* [Sezione del documento]:

▼

Sette anni in Tibet
di Heinrich Harrer
Editore: Mondadori
Pagine: 437
Prezzo: 20,90€ (ebook 6,99€)
Trama:
Al principio del 1939 Heinrich Harrer, ex campione di sci e famoso alpinista austriaco, viene scelto per partecipare alla spedizione sul Nanga Parbat. Tornerà in patria solo dopo incredibili eventi: sarà internato in un campo di concentramento, evaderà più volte, riuscendo a penetrare in terre mai visitate da un occidentale e a fare amicizia con il giovane Dalai Lama; ma soprattutto conoscerà e sarà conquistato da una cultura antica e affascinante, di cui diventerà il paladino. Sette anni in Tibet è non soltanto il racconto appassionante di questa straordinaria esperienza - un'avventura al limite dell'incredibile - ma anche una testimonianza storica e umana sugli ultimi anni del Tibet indipendente, alla vigilia della drammatica invasione delle truppe cinesi.
Sette anni in Tibet è un film che ho sempre molto apprezzato e, pur sapendo che era tratto da una storia vera, solo di recente ho scoperto essere tratto anche da un libro omonimo.
Questo libro, in formato cartaceo è piuttosto difficile da trovare in libreria (e anche costosetto, per i miei gusti) così mi sono molto sorpresa di trovarlo in ebook e pure in offerta. Inutile dire che ne ho subito approfittato!
Non vi riporterò la trama scritta da me perché non sarebbe per niente facile e anche perché quella che potete leggere qui sopra dice a sufficienza.
Trattandosi del racconto di una storia vera, questa recensione sarà leggermente più breve delle precedenti e, visto che ci sono, pensavo anche di fare un piccolo confronto con il film, di certo più conosciuto del libro.
La prima cosa che vi voglio dire di questo libro è che, oltre a raccontare le vicende di Heinrich Harrer, offre un interessante resoconto della storia del Tibet.
L'autore, nonché protagonista, infatti, riporta in maniera precisa e dettagliata quella che è la sua avventura tra i monti della catena himalaiana, fornendo dati tecnici ma anche culturali e sociali.
Sono molto interessanti i momenti in cui lascia da parte la narrazione regolare, per soffermarsi su alcuni aspetti particolari della cultura tibetana e limitrofa.
Questo secondo me è il punto di forza di questo romanzo, perché sulla storia e la cultura del Tibet si sa davvero molto poco!
Un'altra cosa che mi ha colpito è il rapporto che Harrer riesce ad instaurare non solo con il Dalai Lama, ma anche con la popolazione di Lhasa. Riuscendo ad integrarsi piuttosto bene, nonostante le non poche difficoltà iniziali. Anche in questo caso è interessante leggere i piccoli excursus sulla vita quotidiana a Lhasa o su quella del Dalai Lama.

▲

* [Materiale di lavoro]:
▼

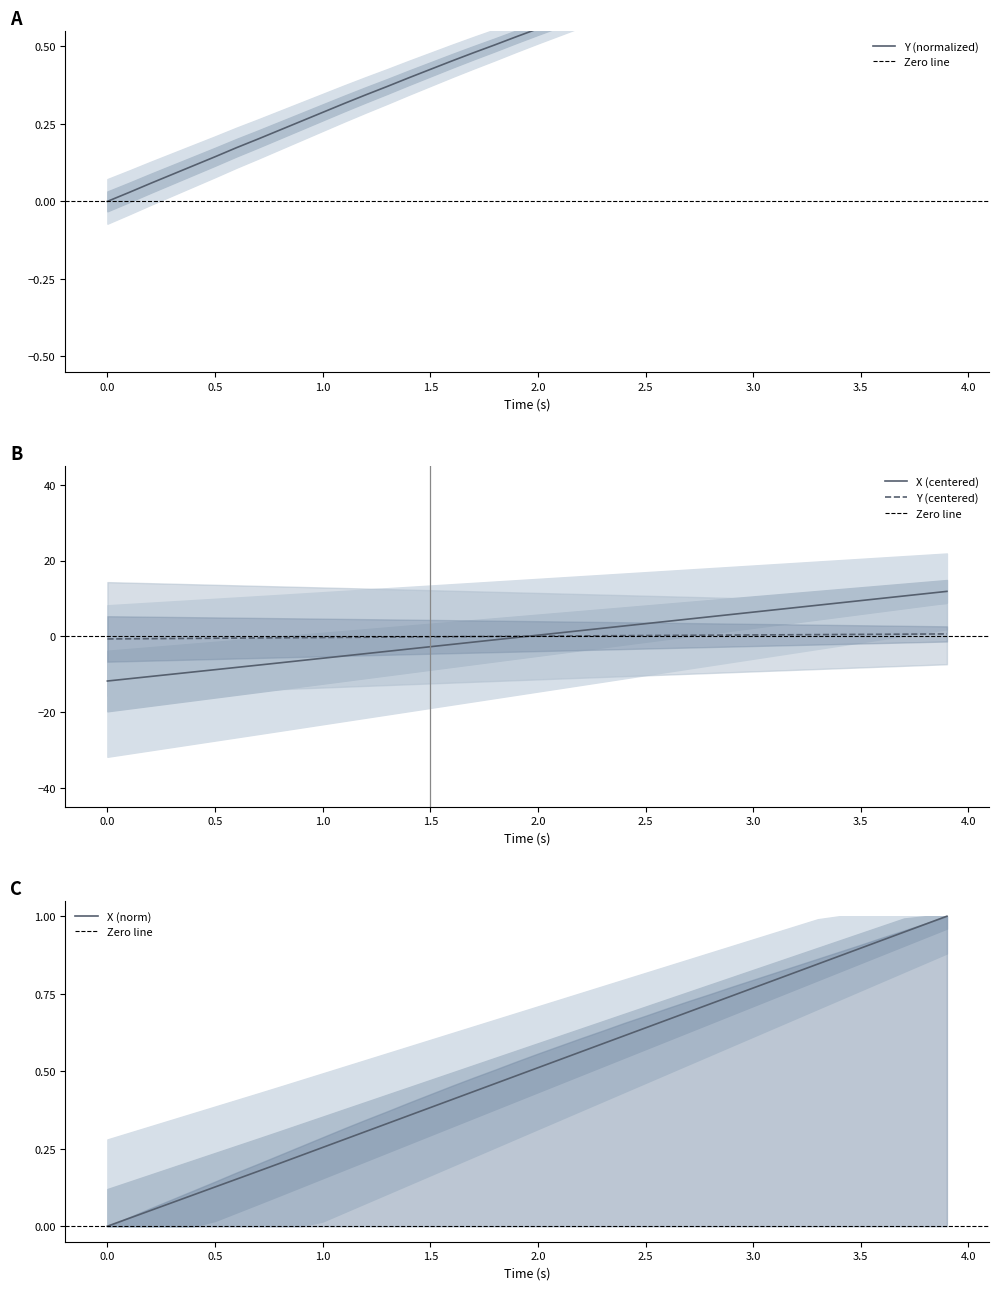

True or false: X (centered) has a value of 9.4 at 3.5.

True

▲

* [Cosa fare]:
Stabilisci se ciascuna affermazione concorda con la recensione di "Sette anni in Tibet" riportata sopra. Rispondi sì o no e cita le parole esatte della recensione che lo decidono.
1. In formato cartaceo il libro si trova facilmente in libreria.
2. Harrer viene scelto per la spedizione sul Nanga Parbat al principio del 1939.
3. Per l'ebook è indicato un prezzo di 20,90€.

* [Risposta]:
1. No: "in formato cartaceo è piuttosto difficile da trovare in libreria".
2. Sì: "Al principio del 1939 Heinrich Harrer, ex campione di sci e famoso alpinista austriaco, viene scelto per partecipare alla spedizione sul Nanga Parbat".
3. No: "Prezzo: 20,90€ (ebook 6,99€)".